Saturday, November 30, 2013
I feel like I've lost myself this month. The 10 months of focused hard work and health education I've provided myself has gone out the window. Not that it has entirely because I can identify the "shouldn't be doing this" moments, but I'm ignoring the inner dialogue and just going for it anyway, which might explain the guilt. And the cycle it's perpetuating.
I'm having trouble differentiating between cravings/aversions and emotional eating. I've always associated the desire to unnecessarily eat/poor eating decisions with my emotions - you name it too, happy, sad, bored, stressed, etc - and those foods have never really been awesome or even remotely portioned controlled. So my first battle portion control came in the nauseous stage: I needed to repeatedly snack on crackers to assuage the very strong urge to throw up the prenatal vitamins and some breakfast. My initial solution was cheez-its (BAD idea), but I developed an aversion there quite quickly so I moved onto animal crackers (the bland kind) and they've helped with the nausea, but not in the small portions I should be eating them in. I've traditionally counted out a diligent snack portion of 17 crackers for 120 calories, but now I'm doubling that! The same has happened for cravings - I've wanted cheese and bread two things I put of the avoid list during weight loss.
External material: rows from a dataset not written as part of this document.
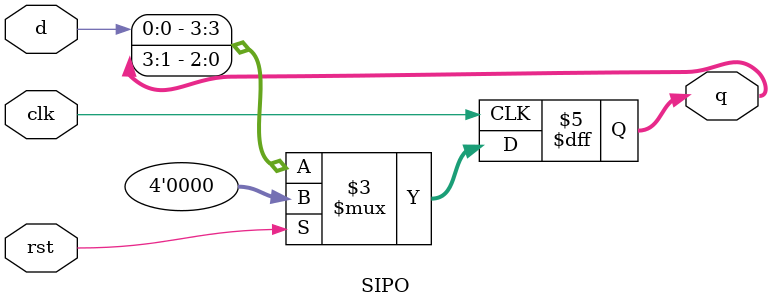
<source format=v>
module SIPO(input clk , rst , d ,output reg [3:0]q);

always @(posedge clk) begin
if (rst)
q<=4'b000;
else

q <= {d,q[3:1]};
end
endmodule

</source>
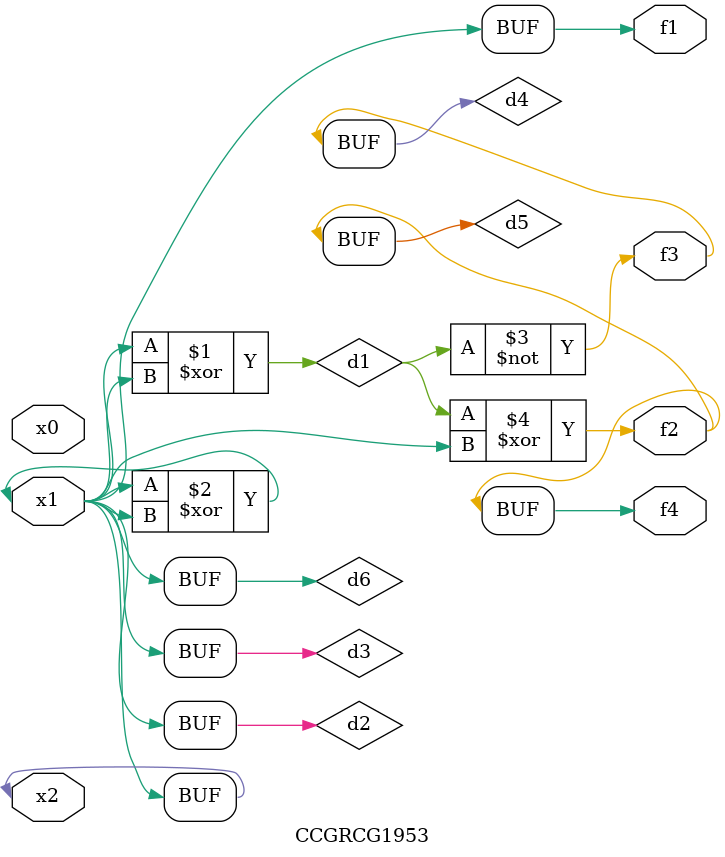
<source format=v>
module CCGRCG1953(
	input x0, x1, x2,
	output f1, f2, f3, f4
);

	wire d1, d2, d3, d4, d5, d6;

	xor (d1, x1, x2);
	buf (d2, x1, x2);
	xor (d3, x1, x2);
	nor (d4, d1);
	xor (d5, d1, d2);
	buf (d6, d2, d3);
	assign f1 = d6;
	assign f2 = d5;
	assign f3 = d4;
	assign f4 = d5;
endmodule

</source>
So when I eat them, I feel satisfied, but at the same time like I'm caving into some deep emotional thing I don't even understand. And so then I feel guilty with what I've just eaten, only to repeat it later.
My aversion haven't been all too helpful either. Most veggies and hard proteins have been on the no list for a few weeks. This was the majority of my food choices before being pregnant. Consequently I feel like I'm not eating well at all - I can feel the decrease in protein with energy - and I'm making the effort for appropriate substitutions, but once it comes back up, it's a fail for me.
And while I should have been aware of the physical ailments of pregnancy, I was not. At any given time I am dizzy, nauseous, and/or completely exhausted. This hasn't lent itself to consistent exercise even a little bit. I was exercising 6 days a week for 45-60 minutes and now I'm down to a lucky 20 minutes 3 days a week. As I move out of this first trimester, I know I can overcome this part though - I'm told these issues dissipate with the end of the trimester (fingers crossed). But for now, the lack of endorphins and just plain moving around is not helping my mental frame of mind.
Don't even get me started on caloric intake and tracking. Depending on who you talk to or what you read the answer is different. I was comfortably at 1200 calories consistently, everyday, and tracking every BLT. It was my comfort. So then I'm told I should be eating the calories I burn AND upping my take by about 300 calories. That should bring me to around 1500. Only the doctor looked alarmed at that notion and pointed out that I should be around 2000 at least. And I want nothing more than a healthy, well developed child so I bumped the calories up, but feel awful and guilty at the high number. Enough so that I'm really not tracking much of anything.
I'm not letting the scale affect me, I realize gaining weight is going to happen - I'm growing a child - but my waist is expanding and I feel just plain awful. Needless to say, my self-worth is really in the toilet right now - primarily because I know what I should be doing versus what I am actually doing and frustrated by it. I want to enjoy this and cultivated a healthy child, which requires a healthy mom it's just so frustrating sometimes.
The vent feels good and I will try to rock something positive soon. I miss blogging. Happy Holidays, SP friends.